Another (good) angle to the lecture/active learning debate by the author of the Chronicle of Higher Ed’s “Pedagogy Unbound” column

https://twitter.com/dgooblar/status/1191367533648994304

David Gooblar is Associate Director of the Center for the Advancement of Teaching at Temple University and the author of The Missing Course: Everything They Never Taught You About College Teaching. Since 2013, he’s written a regular column on college teaching for The Chronicle of Higher Education.

Gooblar posits that to grow and improve one’s teaching means adopting the right mindset vs. finding the “right” set of instructional strategies.
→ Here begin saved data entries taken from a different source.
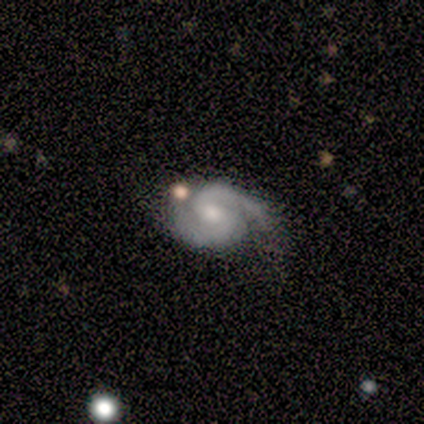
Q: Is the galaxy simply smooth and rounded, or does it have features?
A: featured or disk — 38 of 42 (90%).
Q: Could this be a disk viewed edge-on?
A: no — 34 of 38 (89%).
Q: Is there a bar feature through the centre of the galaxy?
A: weak — 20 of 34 (59%).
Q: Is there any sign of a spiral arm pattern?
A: yes — 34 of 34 (100%).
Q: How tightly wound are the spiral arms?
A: tight — 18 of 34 (53%).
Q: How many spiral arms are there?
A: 2 — 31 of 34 (91%).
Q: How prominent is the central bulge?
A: moderate — 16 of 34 (47%, tied with small).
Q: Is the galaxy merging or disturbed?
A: none — 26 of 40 (65%).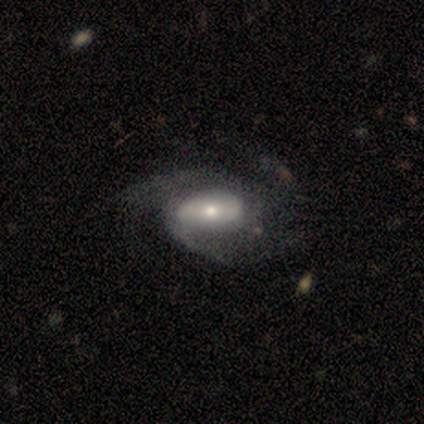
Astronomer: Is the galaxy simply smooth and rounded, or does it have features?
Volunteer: featured or disk — 100%.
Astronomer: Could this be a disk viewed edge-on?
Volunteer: no — 100%.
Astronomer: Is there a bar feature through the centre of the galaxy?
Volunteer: no — 67%.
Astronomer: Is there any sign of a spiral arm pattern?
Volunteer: yes — 56% (runner-up: no, 44%).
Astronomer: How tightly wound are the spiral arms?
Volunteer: medium — 100%.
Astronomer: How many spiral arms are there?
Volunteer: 2 — 40%, tied with can't tell at 40%.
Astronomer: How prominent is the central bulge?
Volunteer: moderate — 56% (runner-up: small, 44%).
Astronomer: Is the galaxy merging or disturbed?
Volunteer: none — 67%.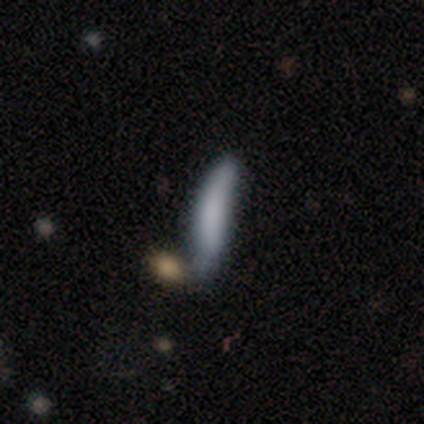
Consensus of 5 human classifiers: smooth_or_featured: smooth (p=1.00)
how_rounded: cigar-shaped (p=0.80) [alt: in between p=0.20]
merging: minor disturbance (p=0.80) [alt: major disturbance p=0.20]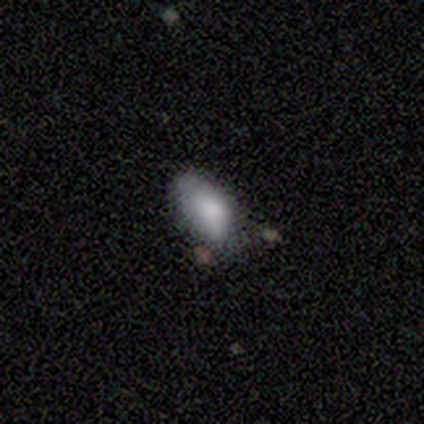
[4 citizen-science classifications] Q: Smooth or featured?
A: smooth (100%)
Q: How rounded?
A: in between (100%)
Q: Merging?
A: minor disturbance (50%); runner-up: none (25%)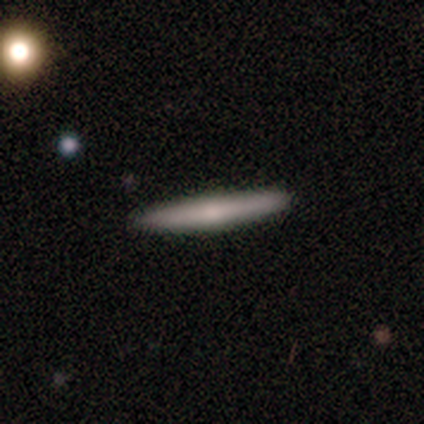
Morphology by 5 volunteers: Q: Smooth or featured?
A: smooth (60%); runner-up: featured or disk (40%)
Q: How rounded?
A: cigar-shaped (100%)
Q: Merging?
A: none (80%); runner-up: minor disturbance (20%)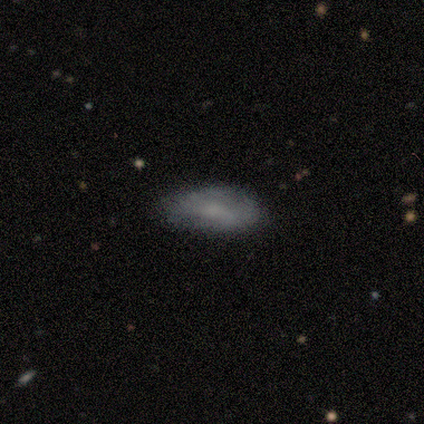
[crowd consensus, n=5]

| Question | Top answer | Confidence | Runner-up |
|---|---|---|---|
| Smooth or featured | smooth | 80% | featured or disk (20%) |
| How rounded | in between | 100% | — |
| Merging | none | 40% | tied: minor disturbance (40%) |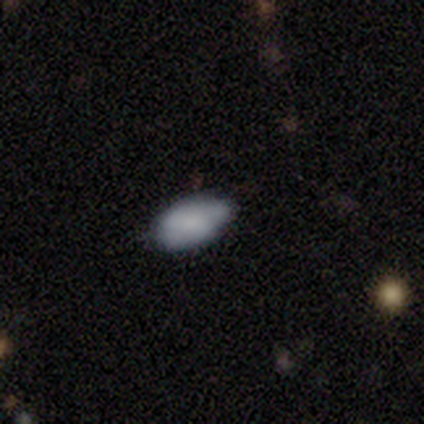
A smooth galaxy with no disk features (60%) that is in between round and cigar-shaped (67%).

Vote fractions:
- Smooth or featured? smooth: 60% / featured or disk: 20% / star or artifact: 20%
- How rounded? in between: 67% / round: 33% / cigar-shaped: 0%
- Merging? none: 75% / minor disturbance: 25% / major disturbance: 0% / merger: 0%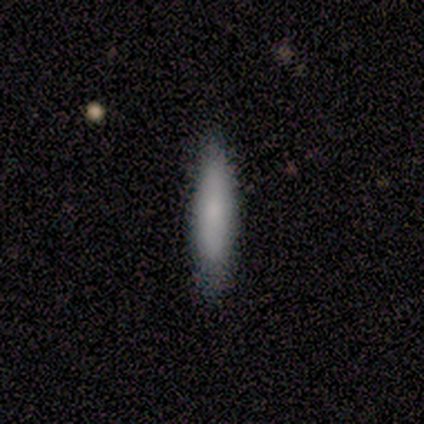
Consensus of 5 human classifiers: smooth 80%, featured or disk 20%, star or artifact 0%. Down the decision tree: how rounded — cigar-shaped (100%); merging — none (60%).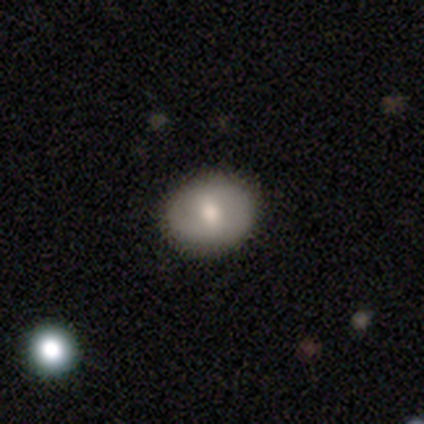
Overall: smooth (80%). How rounded: round (50%, tied with in between). Merging: none (100%).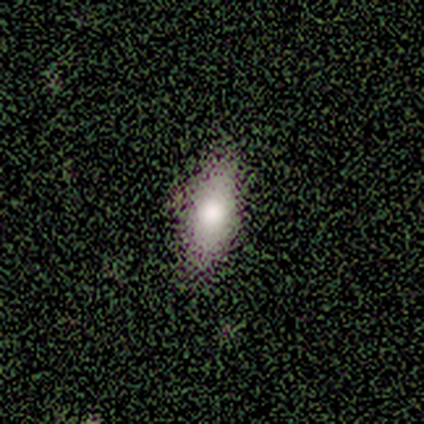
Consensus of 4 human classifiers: smooth_or_featured: smooth (p=0.75) [alt: featured or disk p=0.25]
how_rounded: in between (p=1.00)
merging: none (p=1.00)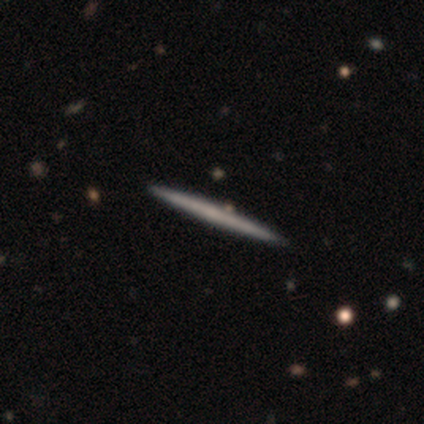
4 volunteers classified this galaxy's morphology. Smooth or featured: featured or disk — 75% (smooth — 25%)
Edge-on disk: yes — 100%
Edge-on bulge: none — 100%
Merging: none — 100%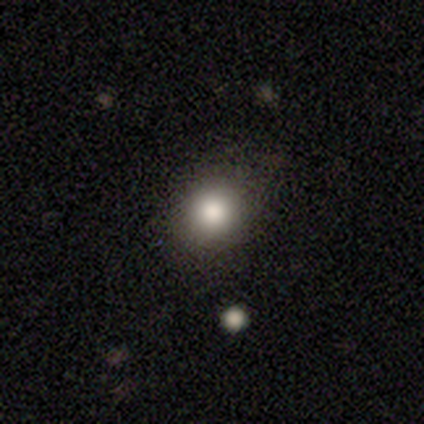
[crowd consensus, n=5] Overall: smooth (80%). How rounded: round (75%). Merging: none (100%).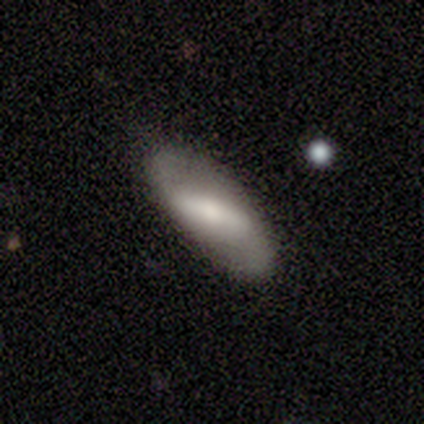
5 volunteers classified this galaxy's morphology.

In “Do Students Really Learn Nothing From a Lecture?“, Gooblar writes,

“A lecture delivered to students you see as fixed quantities — you think some are smart enough to handle the material while others aren’t and never will be — is going to take a certain shape. A lecture designed with the understanding that students can improve with the right combination of practice and feedback will probably look a lot different …

You are more likely to give an effective lecture if you are thinking about how students learn as you prepare it. If you compose and deliver a lecture thinking that you can just pour knowledge into students’ heads, you’re not going to succeed nearly as well. And that’s not because you “lectured.” It’s because you were working off of faulty pedagogical assumptions (and/or couldn’t be bothered to teach more effectively).

Learning works through active engagement by the learner. Only students can do the work of learning; all the instructor can do is try to create the conditions within which students are more likely to do that work.”